Pests cause great economical loss in agriculture and impede an optimal use of the resources. Sexy Plant rises as a pest control strategy based on the use of mating disruption by sex pheromones. The release of sex pheromones impedes male moths to find their females, avoiding crop-damaging larvae to be born.

The Sexy Plant is engineered to produce and release three moth sex pheromones which affect a broad number of Lepidoptera species (moths). We implemented previous work by Ding et al. [1] to produce the first two pheromones (Z11-16:OH and Z11-16:OAc). Inspired by Hagström et al [2], we planned the introduction of a Fatty Acid reductase to transform Z11-16:OH to Z11-16:Ald. As result, the sexy plant will be able to produce three sex pheromones involved in moth’s mating disruption (Figure 1).

pheromone_pathway

Figure 1. Biosynthetic pathway of moth sex pheromones. Sex pheromones are bordered in purple.

Biosafety is a major concern in our project. For that reason, we have developed a biosafety module which allows an easy identification of the plant by identity preservation and prevents the plant to spread its genetic material via pollen.

In addition, we decided to enable external control of pheromone production, designing a genetic switch that controls the activation of the biosynthetic pathway.
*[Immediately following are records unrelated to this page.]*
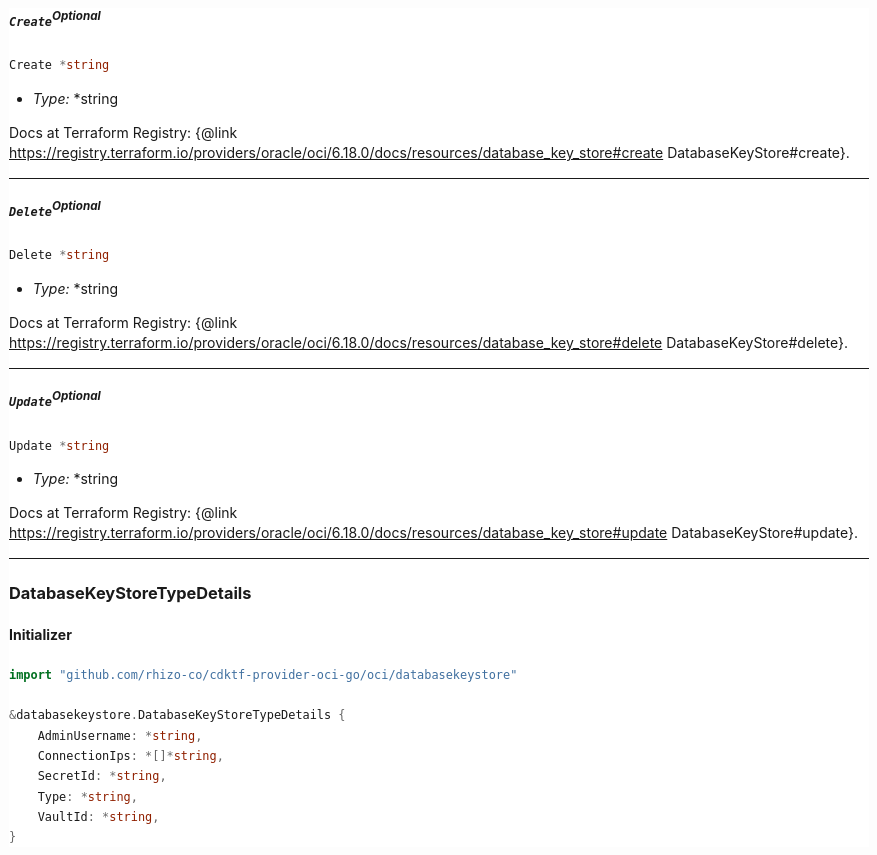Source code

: 
##### `Create`<sup>Optional</sup> <a name="Create" id="rhizo-co-terraform-provider-oci.databaseKeyStore.DatabaseKeyStoreTimeouts.property.create"></a>

```go
Create *string
```

- *Type:* *string

Docs at Terraform Registry: {@link https://registry.terraform.io/providers/oracle/oci/6.18.0/docs/resources/database_key_store#create DatabaseKeyStore#create}.

---

##### `Delete`<sup>Optional</sup> <a name="Delete" id="rhizo-co-terraform-provider-oci.databaseKeyStore.DatabaseKeyStoreTimeouts.property.delete"></a>

```go
Delete *string
```

- *Type:* *string

Docs at Terraform Registry: {@link https://registry.terraform.io/providers/oracle/oci/6.18.0/docs/resources/database_key_store#delete DatabaseKeyStore#delete}.

---

##### `Update`<sup>Optional</sup> <a name="Update" id="rhizo-co-terraform-provider-oci.databaseKeyStore.DatabaseKeyStoreTimeouts.property.update"></a>

```go
Update *string
```

- *Type:* *string

Docs at Terraform Registry: {@link https://registry.terraform.io/providers/oracle/oci/6.18.0/docs/resources/database_key_store#update DatabaseKeyStore#update}.

---

### DatabaseKeyStoreTypeDetails <a name="DatabaseKeyStoreTypeDetails" id="rhizo-co-terraform-provider-oci.databaseKeyStore.DatabaseKeyStoreTypeDetails"></a>

#### Initializer <a name="Initializer" id="rhizo-co-terraform-provider-oci.databaseKeyStore.DatabaseKeyStoreTypeDetails.Initializer"></a>

```go
import "github.com/rhizo-co/cdktf-provider-oci-go/oci/databasekeystore"

&databasekeystore.DatabaseKeyStoreTypeDetails {
	AdminUsername: *string,
	ConnectionIps: *[]*string,
	SecretId: *string,
	Type: *string,
	VaultId: *string,
}
```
This genetic switch turns on the production of pheromones when a solution containing CuSO4 is sprayed on the plant.

The different genetic modules are put together to create the complete system. The system resembles an electric circuit, as it is represented in figure 2. Our genetic circuit, once introduced in Nicotiana benthamiana creates the Sexy Plant, a plant to fight moths and avoid damages in crops.

circuit

Figure 2. Our system in an electric circuit-like format. The plant’s own metabolism is used as the energy source. The biosafety module, composed by identity preservation and male sterility parts is always under expression in the system, to ensure the security of the transgenic plant. Pheromone synthetic pathways (A,B or C, depending on the problem pest) are activated using a genetic switch sensitive to Copper Sulfate, so system will not be producing pheromones unless it is activated with Copper-rich solution.